Convinced of the belief that history “has been written by a particular type of people, mostly white and men,” Ndikung has had all the rooms in the HKW renamed after women.

These are figures who have “done something important in the advancement of the world” but were “erased” from history, he added. Among them is Frenchwoman Paulette Nardal, born in Martinique in 1896.

She helped inspire the creation of the “negritude” movement, which aimed to develop black literary consciousness, and was the first black woman to study at the Sorbonne in Paris.

Reassessing history

Ndikung’s appointment at the HKW comes as awareness grows in Germany about its colonial past, which has long been overshadowed by the atrocities committed during the era of Adolf Hitler’s Nazis.

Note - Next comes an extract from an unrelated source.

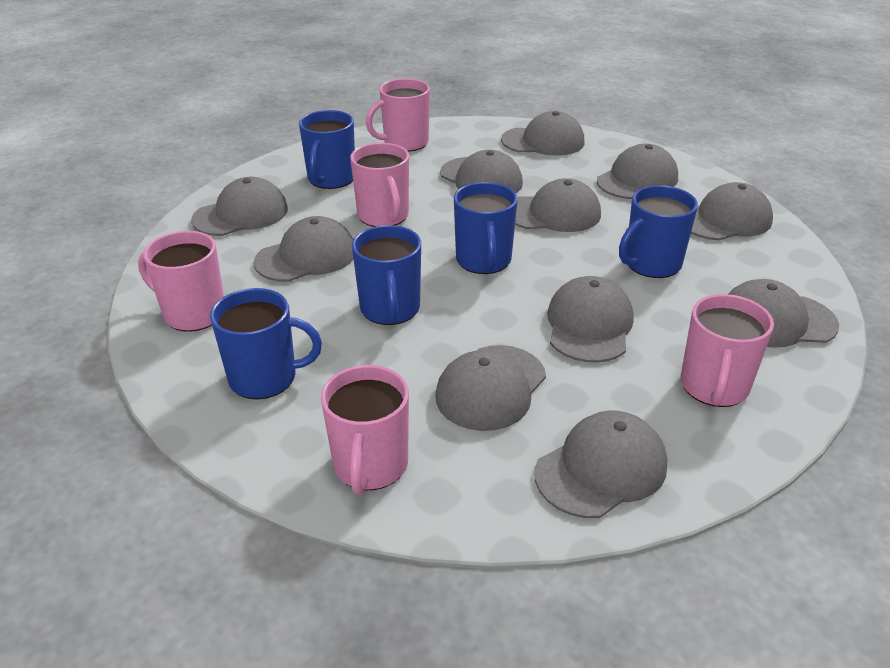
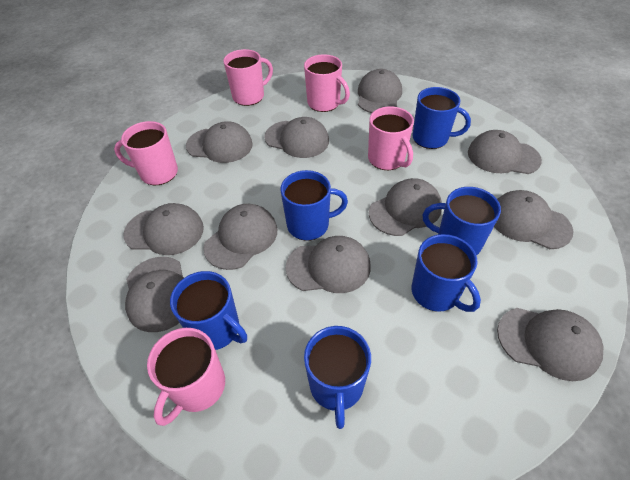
blue mug: [210,288,322,399] [299,110,355,189] [352,225,421,325] [454,182,518,274] [619,185,698,278] = 5 -> [170,271,247,350] [281,170,348,241] [304,326,371,429] [412,87,471,149] [412,234,481,312] [423,187,501,256] = 6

Berlin has in recent years started returning looted objects to African countries which it occupied in the early 20th century — Burundi, Rwanda, Tanzania, Namibia and Cameroon.

“It’s long overdue,” said Ndikung.

He was born in Cameroon’s capital, Yaounde, into an anglophone family.

The country is majority francophone but also home to an anglophone minority and has faced deadly unrest in English-speaking areas, where armed insurgents are fighting to establish an independent homeland.

One of his dreams is to open a museum in Cameroon “bringing together historical and contemporary objects” from different countries, he said.

He would love to locate it in Bamenda, the capital of Cameroon’s restive Northwest region.

“But there is a war in Bamenda, so I can’t,” he says.